Postoperative MACE was defined based on the European Perioperative Clinical Outcome definitions41. Postoperative MACE was recorded if the patient had one of the following complications within 6 months after radical cystectomy; acute myocardial infarction, arrhythmia, heart failure, cerebrovascular accident, or nonfatal cardiac arrest. Acute myocardial infarction was defined as increase in troponin, serum cardiac marker with one of the ischaemic symptoms; newly significant ST segment or T wave changes on electrocardiogram, development of pathological Q wave on electrocardiogram, or echocardiographic evidence of new regional wall motion abnormality. Arrhythmia included atrial fibrillation, atrial flutter, or second- or third-degree atrioventricular conduction block. Heart failure included newly developed postoperative left ventricular systolic dysfunction with ejection fraction less than 40%. Cerebrovascular accident included transient ischaemic attack, stroke, or cerebral haemorrhagic events during postoperative period. Non-fatal cardiac arrest was defined as the absence of cardiac rhythm or chaotic rhythm requiring cardiac life support.

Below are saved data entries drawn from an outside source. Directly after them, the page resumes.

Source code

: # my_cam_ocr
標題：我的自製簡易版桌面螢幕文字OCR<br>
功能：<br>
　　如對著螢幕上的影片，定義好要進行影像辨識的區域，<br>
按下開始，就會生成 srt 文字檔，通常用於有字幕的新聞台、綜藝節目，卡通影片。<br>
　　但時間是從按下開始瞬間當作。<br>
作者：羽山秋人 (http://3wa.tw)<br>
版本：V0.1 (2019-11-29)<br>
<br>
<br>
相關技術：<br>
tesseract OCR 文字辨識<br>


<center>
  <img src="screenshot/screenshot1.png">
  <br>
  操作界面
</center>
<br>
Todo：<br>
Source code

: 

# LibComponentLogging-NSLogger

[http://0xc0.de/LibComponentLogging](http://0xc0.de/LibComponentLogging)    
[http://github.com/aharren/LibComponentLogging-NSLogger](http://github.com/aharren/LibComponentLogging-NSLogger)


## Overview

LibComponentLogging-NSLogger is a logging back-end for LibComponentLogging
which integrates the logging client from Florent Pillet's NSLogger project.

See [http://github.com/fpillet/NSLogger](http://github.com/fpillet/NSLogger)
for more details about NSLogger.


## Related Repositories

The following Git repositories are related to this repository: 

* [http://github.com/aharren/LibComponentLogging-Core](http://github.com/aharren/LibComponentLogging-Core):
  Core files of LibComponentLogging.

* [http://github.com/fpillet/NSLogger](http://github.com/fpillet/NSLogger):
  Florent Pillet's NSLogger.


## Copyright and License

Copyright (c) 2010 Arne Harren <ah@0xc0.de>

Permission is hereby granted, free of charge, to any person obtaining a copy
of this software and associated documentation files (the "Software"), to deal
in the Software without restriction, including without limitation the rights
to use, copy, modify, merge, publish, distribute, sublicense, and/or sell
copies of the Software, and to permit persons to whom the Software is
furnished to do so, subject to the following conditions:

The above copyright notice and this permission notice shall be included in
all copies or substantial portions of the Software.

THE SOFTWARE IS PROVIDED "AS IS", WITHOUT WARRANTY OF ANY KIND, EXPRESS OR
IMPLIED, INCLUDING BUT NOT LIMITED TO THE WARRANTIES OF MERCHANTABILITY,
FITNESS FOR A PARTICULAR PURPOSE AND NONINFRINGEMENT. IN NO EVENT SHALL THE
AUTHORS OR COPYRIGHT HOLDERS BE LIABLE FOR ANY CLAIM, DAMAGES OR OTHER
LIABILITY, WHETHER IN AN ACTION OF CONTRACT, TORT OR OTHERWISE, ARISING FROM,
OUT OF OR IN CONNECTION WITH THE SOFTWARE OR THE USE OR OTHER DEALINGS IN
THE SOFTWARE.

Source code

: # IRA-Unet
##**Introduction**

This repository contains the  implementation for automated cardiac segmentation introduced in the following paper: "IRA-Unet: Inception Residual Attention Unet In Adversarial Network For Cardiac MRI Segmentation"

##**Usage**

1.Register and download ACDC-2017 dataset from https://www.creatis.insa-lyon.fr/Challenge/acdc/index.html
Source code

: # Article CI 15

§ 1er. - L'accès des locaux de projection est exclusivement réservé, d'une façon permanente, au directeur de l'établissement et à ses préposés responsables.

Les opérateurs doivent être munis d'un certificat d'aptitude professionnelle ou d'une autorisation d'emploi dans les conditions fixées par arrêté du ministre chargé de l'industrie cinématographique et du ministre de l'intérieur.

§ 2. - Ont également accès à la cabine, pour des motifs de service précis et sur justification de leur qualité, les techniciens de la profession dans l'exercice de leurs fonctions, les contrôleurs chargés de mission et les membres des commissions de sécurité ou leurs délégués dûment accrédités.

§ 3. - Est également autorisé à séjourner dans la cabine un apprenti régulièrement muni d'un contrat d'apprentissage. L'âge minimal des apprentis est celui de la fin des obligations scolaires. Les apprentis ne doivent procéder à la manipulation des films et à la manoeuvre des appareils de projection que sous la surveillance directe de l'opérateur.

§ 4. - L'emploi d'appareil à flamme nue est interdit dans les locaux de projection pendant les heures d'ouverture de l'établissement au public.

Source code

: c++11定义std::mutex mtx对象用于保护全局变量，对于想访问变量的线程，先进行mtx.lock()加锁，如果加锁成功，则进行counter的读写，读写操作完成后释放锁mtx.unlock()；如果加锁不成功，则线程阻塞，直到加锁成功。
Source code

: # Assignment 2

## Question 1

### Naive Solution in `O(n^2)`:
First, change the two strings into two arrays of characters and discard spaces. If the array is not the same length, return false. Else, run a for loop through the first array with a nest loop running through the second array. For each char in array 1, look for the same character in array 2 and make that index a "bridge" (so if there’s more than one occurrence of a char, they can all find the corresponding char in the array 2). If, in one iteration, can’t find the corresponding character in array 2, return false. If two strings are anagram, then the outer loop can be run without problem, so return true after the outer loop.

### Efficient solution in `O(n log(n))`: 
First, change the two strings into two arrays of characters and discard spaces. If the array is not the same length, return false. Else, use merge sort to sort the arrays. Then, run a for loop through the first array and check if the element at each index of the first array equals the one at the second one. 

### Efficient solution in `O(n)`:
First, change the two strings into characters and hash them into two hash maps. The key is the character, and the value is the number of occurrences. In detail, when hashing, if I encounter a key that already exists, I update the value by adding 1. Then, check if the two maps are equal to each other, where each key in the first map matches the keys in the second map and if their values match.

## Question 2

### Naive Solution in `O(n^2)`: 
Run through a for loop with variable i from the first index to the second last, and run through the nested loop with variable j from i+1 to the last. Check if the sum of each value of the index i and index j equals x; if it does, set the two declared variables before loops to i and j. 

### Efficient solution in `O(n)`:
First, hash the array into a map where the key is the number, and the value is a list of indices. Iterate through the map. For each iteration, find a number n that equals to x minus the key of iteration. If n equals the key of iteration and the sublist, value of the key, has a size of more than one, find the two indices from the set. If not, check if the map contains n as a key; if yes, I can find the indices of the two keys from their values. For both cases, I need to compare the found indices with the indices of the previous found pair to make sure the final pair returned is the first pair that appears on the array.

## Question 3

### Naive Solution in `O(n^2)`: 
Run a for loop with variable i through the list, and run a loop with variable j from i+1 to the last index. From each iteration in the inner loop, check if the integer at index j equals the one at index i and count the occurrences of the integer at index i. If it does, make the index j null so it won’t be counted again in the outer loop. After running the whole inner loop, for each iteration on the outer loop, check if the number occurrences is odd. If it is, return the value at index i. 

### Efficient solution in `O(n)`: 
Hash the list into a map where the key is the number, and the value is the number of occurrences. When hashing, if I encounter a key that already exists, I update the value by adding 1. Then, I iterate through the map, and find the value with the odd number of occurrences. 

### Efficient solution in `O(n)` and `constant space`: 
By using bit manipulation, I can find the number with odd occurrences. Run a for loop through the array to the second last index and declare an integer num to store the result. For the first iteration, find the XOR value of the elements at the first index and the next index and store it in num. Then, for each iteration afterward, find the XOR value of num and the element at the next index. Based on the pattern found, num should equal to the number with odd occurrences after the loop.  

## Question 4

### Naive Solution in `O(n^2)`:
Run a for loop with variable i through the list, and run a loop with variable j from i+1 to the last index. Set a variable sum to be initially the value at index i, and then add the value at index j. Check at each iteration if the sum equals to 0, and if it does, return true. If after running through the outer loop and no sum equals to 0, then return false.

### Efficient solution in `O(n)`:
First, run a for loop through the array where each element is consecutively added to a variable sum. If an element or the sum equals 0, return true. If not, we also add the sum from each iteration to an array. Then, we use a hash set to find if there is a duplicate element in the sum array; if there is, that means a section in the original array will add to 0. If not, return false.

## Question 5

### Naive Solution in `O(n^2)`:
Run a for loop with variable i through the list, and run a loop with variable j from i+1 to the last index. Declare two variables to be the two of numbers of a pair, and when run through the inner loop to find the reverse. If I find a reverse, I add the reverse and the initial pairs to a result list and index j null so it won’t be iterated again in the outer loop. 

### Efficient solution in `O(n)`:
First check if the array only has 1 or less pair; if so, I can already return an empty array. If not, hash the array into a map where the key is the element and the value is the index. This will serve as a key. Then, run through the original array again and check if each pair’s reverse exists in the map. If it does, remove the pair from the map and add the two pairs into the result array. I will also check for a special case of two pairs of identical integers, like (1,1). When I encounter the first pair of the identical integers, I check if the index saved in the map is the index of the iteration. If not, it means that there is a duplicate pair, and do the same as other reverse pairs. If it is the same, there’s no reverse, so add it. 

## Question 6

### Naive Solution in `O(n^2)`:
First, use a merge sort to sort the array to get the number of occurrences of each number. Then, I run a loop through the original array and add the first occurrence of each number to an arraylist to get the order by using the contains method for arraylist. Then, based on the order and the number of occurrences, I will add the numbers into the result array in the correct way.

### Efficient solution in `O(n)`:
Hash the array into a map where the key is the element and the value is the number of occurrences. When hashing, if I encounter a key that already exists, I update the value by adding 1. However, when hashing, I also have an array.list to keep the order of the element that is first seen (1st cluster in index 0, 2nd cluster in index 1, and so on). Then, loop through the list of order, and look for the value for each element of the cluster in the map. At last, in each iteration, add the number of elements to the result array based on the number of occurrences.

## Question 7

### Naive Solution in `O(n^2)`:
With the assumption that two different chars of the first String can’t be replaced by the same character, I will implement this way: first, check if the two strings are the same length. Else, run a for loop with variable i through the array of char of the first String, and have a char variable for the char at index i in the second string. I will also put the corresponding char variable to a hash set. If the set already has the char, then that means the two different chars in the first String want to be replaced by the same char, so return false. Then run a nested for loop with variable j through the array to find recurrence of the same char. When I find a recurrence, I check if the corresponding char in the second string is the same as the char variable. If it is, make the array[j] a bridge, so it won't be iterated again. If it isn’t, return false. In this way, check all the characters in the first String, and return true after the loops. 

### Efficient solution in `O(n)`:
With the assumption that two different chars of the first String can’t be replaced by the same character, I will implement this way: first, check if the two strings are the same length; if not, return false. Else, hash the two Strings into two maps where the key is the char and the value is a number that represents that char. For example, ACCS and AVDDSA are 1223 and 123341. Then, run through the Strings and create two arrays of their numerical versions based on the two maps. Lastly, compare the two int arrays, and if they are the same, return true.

Acute kidney injury was defined by Kidney Disease Improving Global Outcomes (KDIGO) guidelines41. Postoperative acute kidney injury was defined as an increase in serum creatinine by ≥0.3 mg/dL within 2 days after surgery or an increase in serum creatinine to ≥1.5 times baseline within 7 days after surgery41. Postoperative pulmonary complications were defined as newly diagnosed acute lung injury or newly diagnosed respiratory infection with one or more of the following criteria: lung opacity, fever, new sputum, white blood cell count >12 × 103/μL, or newly detected pleural effusion demonstrated on chest radiograph during hospitalization after surgery41. Postoperative 6-month mortality was defined as all-cause mortality within 6 months after radical cystectomy.

Statistical analysis

Continuous variables are expressed as mean ± standard deviation, and categorical variables are expressed as number (percentage). For comparison of demographics and intraoperative and postoperative characteristics between the MACE group and non-MACE group, chi-square test or the Fisher’s exact test was used for categorical variables and Mann-Whitney U test or the Student’s t-test was used for continuous variables.

Univariate and multivariate logistic regression analyses were conducted to identify risk factors that were associated with MACE within 6 months after radical cystectomy. The most relevant factors associated with postoperative MACE were independently assessed in univariate logistic regression analysis and the variables with a P < 0.05 were assessed in the multivariable logistic regression analysis.

The Kaplan-Meier method was used to describe the distribution of survival time within 6 months after radical cystectomy. The log-rank test was performed to compare differences in survival rates of the MACE group and non-MACE group. All reported P values were 2-sided, and those <0.05 were considered statistically significant. SPSS Version 23.0 (IBM Corp., Armonk, NY, USA) was used for all data manipulations and statistical analyses.